New York's main contract West Texas Intermediate (WTI) for December delivery gained four cents to USD 94.66 a barrel in mid-morning Asian trade, while Brent North Sea crude for December climbed nine cents to USD 106.32.
"Prices are relatively muted," Teoh Say Hwa, head of investment at Phillip Futures in Singapore, told AFP.
"The minimal movement could be due to investors staying on the sidelines before the release of the weekly EIA (Energy Information Administration) report which would give them more directions relating to the US stockpiles," she said.
Crude inventories in the United States have climbed for the past six weeks, to about 28 million barrels, raising concerns about oversupply in the world's largest economy and top crude consumer.
WTI is trading below the USD 95 threshold after falling for four consecutive sessions last week under pressure from the build up in crude stockpiles, before rising slightly on yesterday.
The EIA will release its weekly inventory report tomorrow.

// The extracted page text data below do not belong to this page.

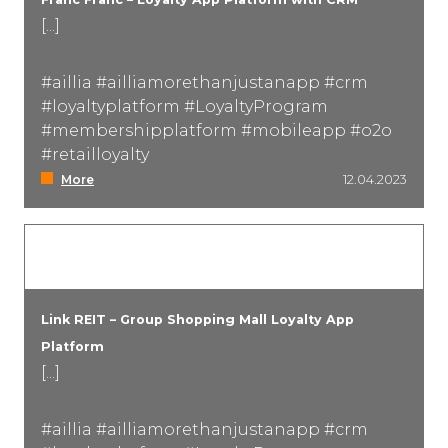
[...]
#aillia #ailliamorethanjustanapp #crm
#loyaltyplatform #LoyaltyProgram
#membershipplatform #mobileapp #o2o
#retailloyalty
More
12.04.2023
Link REIT – Group Shopping Mall Loyalty App
Platform
[...]
#aillia #ailliamorethanjustanapp #crm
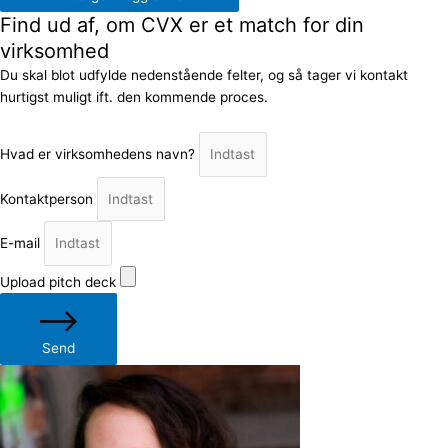
Find ud af, om CVX er et match for din
virksomhed
Du skal blot udfylde nedenstående felter, og så tager vi kontakt
hurtigst muligt ift. den kommende proces.
Hvad er virksomhedens navn?
Kontaktperson
E-mail
Upload pitch deck
Send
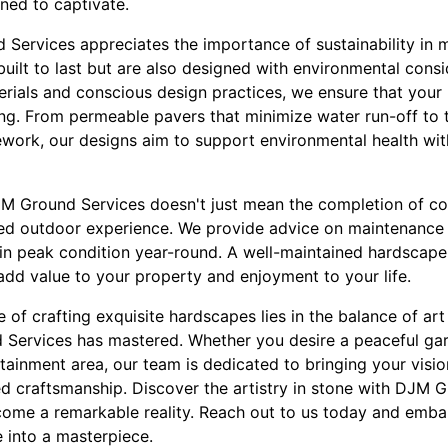
ned to captivate.
Services appreciates the importance of sustainability in 
uilt to last but are also designed with environmental consi
terials and conscious design practices, we ensure that your
ning. From permeable pavers that minimize water run-off to t
ework, our designs aim to support environmental health w
JM Ground Services doesn't just mean the completion of con
ed outdoor experience. We provide advice on maintenance 
in peak condition year-round. A well-maintained hardscape 
add value to your property and enjoyment to your life.
e of crafting exquisite hardscapes lies in the balance of a
 Services has mastered. Whether you desire a peaceful ga
ainment area, our team is dedicated to bringing your vision
led craftsmanship. Discover the artistry in stone with DJM 
me a remarkable reality. Reach out to us today and embar
 into a masterpiece.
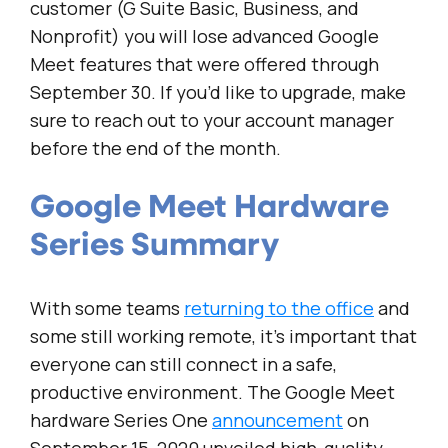
customer (G Suite Basic, Business, and
Nonprofit) you will lose advanced Google
Meet features that were offered through
September 30. If you’d like to upgrade, make
sure to reach out to your account manager
before the end of the month.
Google Meet Hardware
Series Summary
With some teams
returning to the office
and
some still working remote, it’s important that
everyone can still connect in a safe,
productive environment. The Google Meet
hardware Series One
announcement
on
September 15, 2020 unveiled high-quality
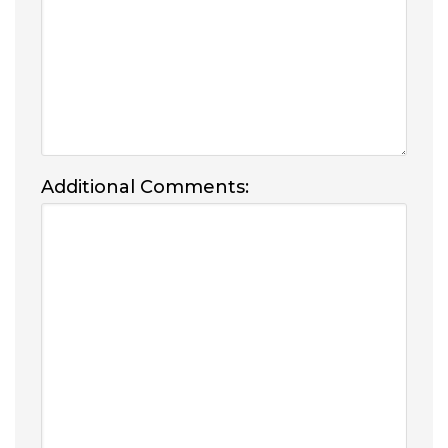
Additional Comments:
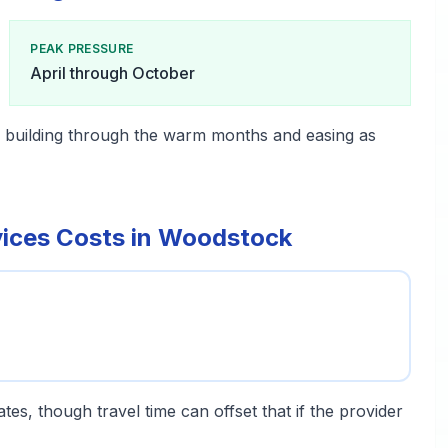
PEAK PRESSURE
April through October
, building through the warm months and easing as
vices Costs in Woodstock
tes, though travel time can offset that if the provider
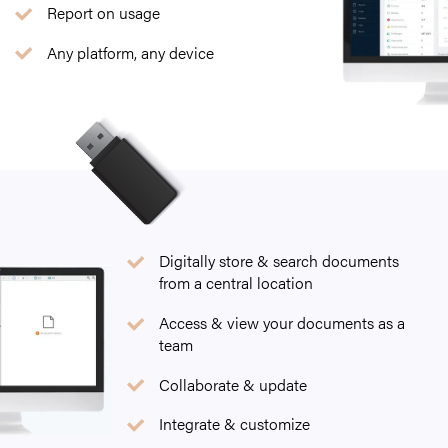
Report on usage
Any platform, any device
Digitally store & search documents
from a central location
Access & view your documents as a
team
Collaborate & update
Integrate & customize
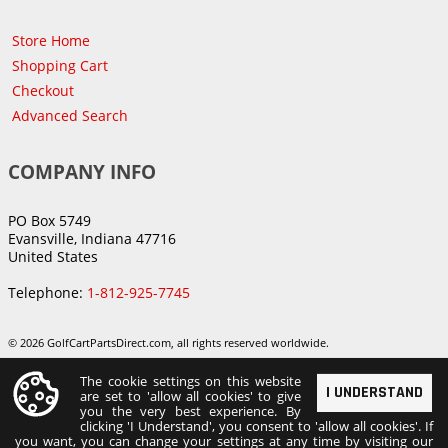
Store Home
Shopping Cart
Checkout
Advanced Search
COMPANY INFO
PO Box 5749
Evansville, Indiana 47716
United States
Telephone:
1-812-925-7745
© 2026 GolfCartPartsDirect.com, all rights reserved worldwide.
The cookie settings on this website
I UNDERSTAND
are set to 'allow all cookies' to give
you the very best experience. By
clicking 'I Understand', you consent to 'allow all cookies'. If
you want, you can change your settings at any time by visiting our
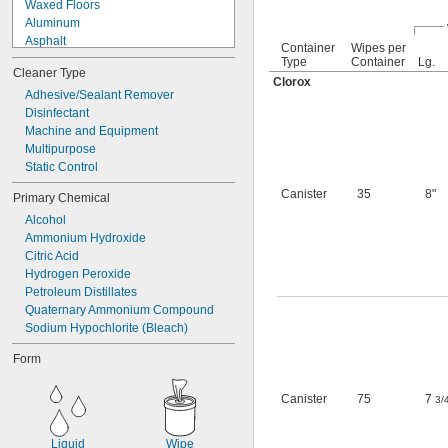
Waxed Floors
Aluminum
Asphalt
Container
Wipes per
Brass
Type
Container
Lg.
Cleaner Type
Bronze
Clorox
Ceramic
Adhesive/Sealant Remover
Chrome
Disinfectant
Concrete
Machine and Equipment
Copper
Multipurpose
Fabric
Static Control
Fiberglass
Canister
35
8"
Primary Chemical
Glass
Alcohol
Iron
Ammonium Hydroxide
Leather
Citric Acid
Linoleum
Hydrogen Peroxide
Plastic
Petroleum Distillates
Plastic
Quaternary Ammonium Compound
Vinyl Plastic
Sodium Hypochlorite (Bleach)
Rubber
Stainless Steel
Form
Steel
Stone
Canister
75
7
Terrazzo
3/
Wood
Galvanized Steel
Liquid
Wipe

Libyan oil production levels also remain in focus, analysts said. The Libyan state oil company yesterday said that protesters had maintained their blockade of the main oil facilities in the country, where production has fallen 80 per cent since July.
Mohamed al-Harairi, an official at the National Oil Corporation, told AFP exports from Al-Hariga terminal in eastern Libya, which the government had said would resume by Monday, had not gone ahead for logistical reasons.
Protesters demanding jobs have been blocking terminals since late July, causing around USD 13 billion in losses to Libya's oil-dependent economy, authorities say.